I understand this as what is the area inside the resuted hexagon
that is not covered by the circles.
54sqrt(3) - 27pi
I understand the question as you do - what is the area of that part of the the hexagon that is not covered by circles. And my answer is approximately the same as yours.
1) The area of each of those circles is 9 pi
We have only one circle that is fully inside the hexagon. The other 6 circles are partially in the hexagon. We have to find what part of those 6 circles is in the hexagon.
2)"6 circles exactly surround a circle" - that means that the 6 circles are tangent to the circle in the middle. Thus, the distance from the center of the middle circle to the centers of the other circles is 2r=6. If we connect the center of the middle circle with the centers of the other 6 circles, we'll see that those segments divide the hexagon into 6 pieces. Since the hexagon is right, those segments are equal.

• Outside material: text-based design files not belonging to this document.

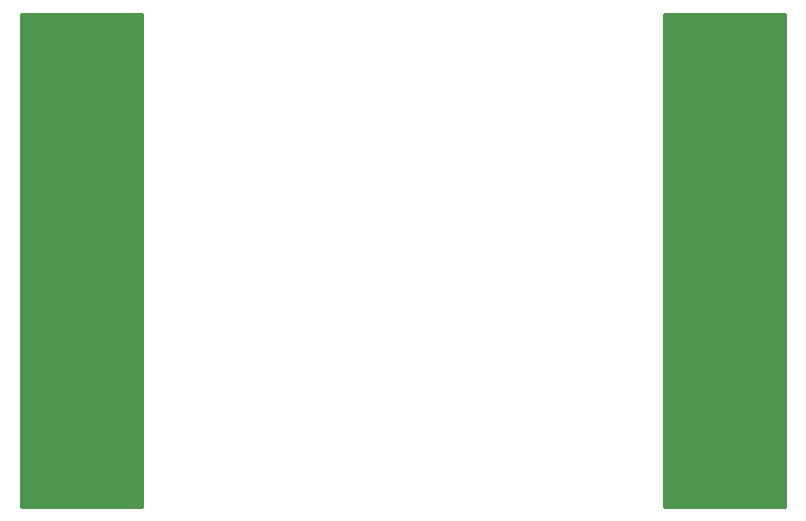
<source format=gbs>
G04 #@! TF.GenerationSoftware,KiCad,Pcbnew,5.1.9*
G04 #@! TF.CreationDate,2021-04-12T08:18:13-03:00*
G04 #@! TF.ProjectId,Caps,43617073-2e6b-4696-9361-645f70636258,rev?*
G04 #@! TF.SameCoordinates,Original*
G04 #@! TF.FileFunction,Soldermask,Bot*
G04 #@! TF.FilePolarity,Negative*
%FSLAX46Y46*%
G04 Gerber Fmt 4.6, Leading zero omitted, Abs format (unit mm)*
G04 Created by KiCad (PCBNEW 5.1.9) date 2021-04-12 08:18:13*
%MOMM*%
%LPD*%
G01*
G04 APERTURE LIST*
%ADD10C,3.200000*%
%ADD11C,0.254000*%
%ADD12C,0.100000*%
G04 APERTURE END LIST*
D10*
X177500000Y-84000000D03*
X118500000Y-84000000D03*
X177500000Y-95666666D03*
X118500000Y-119000000D03*
X177500000Y-107333332D03*
X118500000Y-107333332D03*
X177500000Y-119000000D03*
X118500000Y-95666666D03*
D11*
X125873000Y-122373000D02*
X115627000Y-122373000D01*
X115627000Y-80627000D01*
X125873000Y-80627000D01*
X125873000Y-122373000D01*
D12*
G36*
X125873000Y-122373000D02*
G01*
X115627000Y-122373000D01*
X115627000Y-80627000D01*
X125873000Y-80627000D01*
X125873000Y-122373000D01*
G37*
D11*
X180373000Y-122373000D02*
X170127000Y-122373000D01*
X170127000Y-80627000D01*
X180373000Y-80627000D01*
X180373000Y-122373000D01*
D12*
G36*
X180373000Y-122373000D02*
G01*
X170127000Y-122373000D01*
X170127000Y-80627000D01*
X180373000Y-80627000D01*
X180373000Y-122373000D01*
G37*
M02*

</source>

3) 360/6=60 The angle of vertex O of each of the 6 isosceles triangles is 60 degrees. That means that those triangular parts are actually equilateral triangles. Hence, the sides of the hexagon=6
4)60+60=120 degrees =1/3 of 360
The part of each of the 6 circles that is inside the hexagon is 1/3 of its area=1/3*9pi
5)We have 6 of those circles, thus 6*1/3*9pi=18pi
6)The area of the hexagon that is covvered by circles is
18pi(the area of the parts of the six circles)+9pi(the area of the circle in the middle) = 27pi
7)We can find the area of a right hexagon by finding the area of the six triangles. The altitude of an equilateral triangle divides its side to two equal parts. Hence, we cal find the altitude with the Pitagorean theorem. 3^2 + a^2=6^2
The area of each of those 6 triangles is 6*5/2=15
since we have 6 of those, the area of hexagon is 15*6=90
8)The area of the hexagon that is not coverred by circles is